Covid Crisis: 7 steps India took to ramp up oxygen supply amid shortage
Till about a month ago, India had thought that she had won the war against coronavirus disease. And then the second Covid-19 wave hit.
After the first wave last year, it appeared as though India’s response against coronavirus pandemic – barring a few hiccups like the migrant crisis - had largely worked. The Centre imposed a 68-day lockdown, the citizens abided – and the Centre and state governments used that time to strengthen the healthcare infrastructure, stocked up on ventilators, PPE kits, planned and initiated the vaccine drive. By mid February, it seemed that India had weathered the Covid-19 storm with its vaccine program well underway.
And then the second Covid-19 wave hit. To say that we as a nation were caught unawares about this second 'Covid Tsunami' will be an understatement. At the government level – both Centre and state - we had dropped the guard. Politicians held mega election rallies, states delayed putting in place curbs that would have prevented spikes in infections, and people like you and me had started partying and vacationing thinking the worst was behind us.
The wakeup call came only when the Covid-19 caseload spiked to a worrying high; overcrowded hospitals started raising oxygen SOSes, even turning patients away for lack of oxygen and beds. The tragic death of at least 20 Covid-19 patients of Jaipur Golden Hospital in northwest Delhi following a dip in oxygen pressure at the facility highlighted the scarcity. Heartbreaking visuals of mass cremations in Delhi, Uttar Pradesh, Madhya Pradesh and Gujarat exacerbated the ugly face of the ongoing pandemic.

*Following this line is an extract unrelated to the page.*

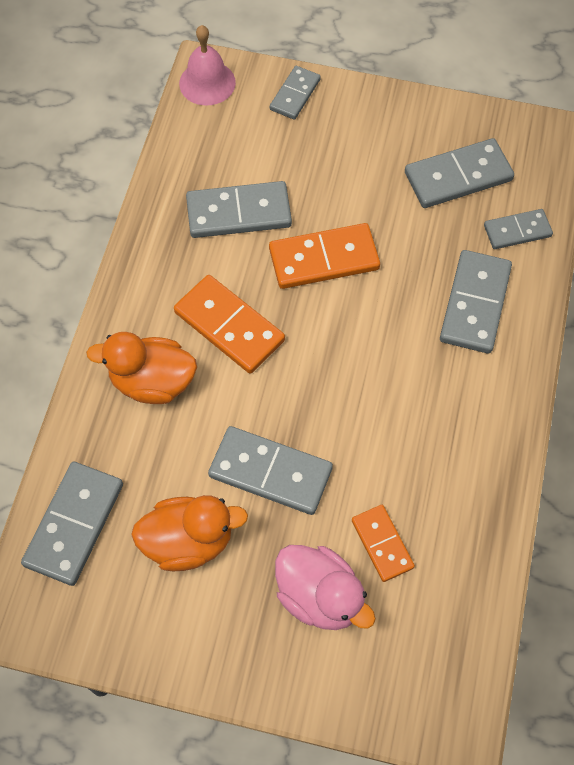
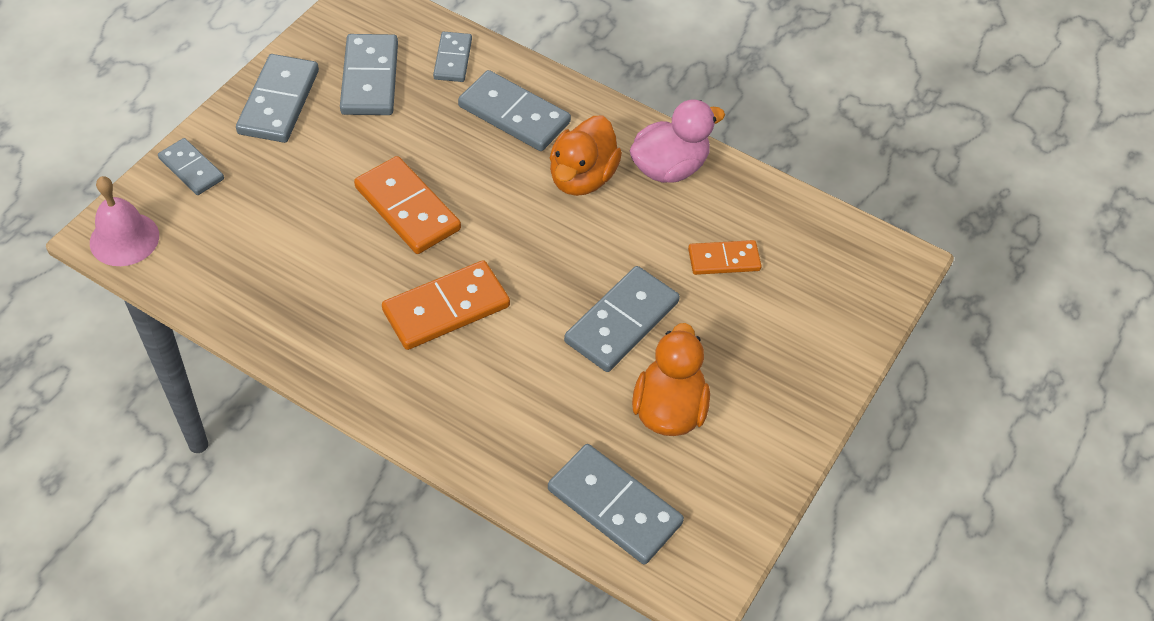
camera: 75 degrees left, 10 degrees down
orange duck [86,332,197,404] -> orange duck moved to [550,116,622,196]
grey domino [186,181,292,238] -> grey domino moved to [236,54,319,143]
orange domino [269,223,380,289] -> orange domino turned 45 degrees counterclockwise [354,156,461,254]
pink duck [275,545,376,630] -> pink duck moved to [630,100,725,183]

Over the last several days, there has been anger and demands that the Centre ensure adequate oxygen supply. The Centre has since swung into action.
Here’s a look at the urgent steps initiated to address the shortage so that at least India does not lose more lives for lack of access to treatment than the virus itself.
STEP 1: BANNING NON-MEDICAL USE OF LIQUID OXYGEN
In order to ease the oxygen supply situation at hospitals treating Covid patients, the government on Sunday restricted the use of liquid oxygen to only medical use. The order also applies to the existing stock of liquid oxygen with manufacturing units. The government in its order has clarified that ‘No industry will be exempt from this order’.
STEP 2: 551 PSA MEDICAL OXYGEN GENERATION PLANTS OKAYED
Again on Sunday, the Centre approved allocation of funds for installation of 551 dedicated Pressure Swing Adsorption (PSO) Medical Oxygen Generation Plants inside public health facilities in the country. These plants will be established in identified Government hospitals in district headquarters.
STEP 3: STATES ADVISED ON LOCAL CONTAINMENT ZONES
The Union health ministry on Sunday also issued local containment guidelines for districts that have reported a test positivity of 10% or more in the last one week, or have more than 60% occupancy of oxygen-supported or ICU beds. The Ministry stressed on local containment zones for 14 days with clear boundaries and stringent controls to stop the spread of the virus.
STEP 4: RAILWAYS GEARS UP WITH OXYGEN EXPRESS
Meanwhile, Indian Railways has stepped up operations of the Oxygen Express trains to transport liquid medical oxygen to various states across the country. An ‘oxygen express’ train carrying about 70 tonnes of medical oxygen from the Jindal Steel Works plant in Raigarh is expected to reach oxygen starved Delhi by tonight. More such plans are being chalked out to ferry oxygen to the capital.
STEP 5: NAVY, IAF HELP TACKLE OXYGEN SHORTAGE
The Navy has also kicked off oxygen express ferries to island territories. On Sunday, INS Sharda transferred essential medical supplies to the Lakshadweep administration including 35 Oxygen cylinders, Rapid Antigen Detection Test kits, PPE gear and other items. The IAF has also been airlifting oxygen containers to filling stations to tackle oxygen shortage.
STEP 6: ITBP RE-OPENS COVID CARE FACILITY IN DELHI
The Indo-Tibetan Border Police (ITBP) today reopened its Covid care centre in south Delhi with 500 oxygenated beds. This was the world's largest centre and was closed down in February this year. The facility has now been re-opened on the request of Delhi government to the Home Ministry.
STEP 7: GLOBAL SUPPORT POURS IN
And finally, international support. Over the last 24 hours, the United States, Germany, UK and the European Union have shared their respective plans to provide assistance to India battling this severe pandemic. While the US has agreed to send raw materials needed for vaccine production in India, the UK has also announced sending life-saving medical equipment including ventilators and oxygen concentrator devices. German Chancellor Angela Merkel has also said that her government is "urgently" preparing a "mission of support" for India.
Some experts are of the view that these urgent measures are coming a little late in the day and we should have been better prepared for the second wave. But we will have time for recriminations and blame games later. Right now the need of the hour is to step up as a collective to battle this massive spike in cases and save as many lives as possible.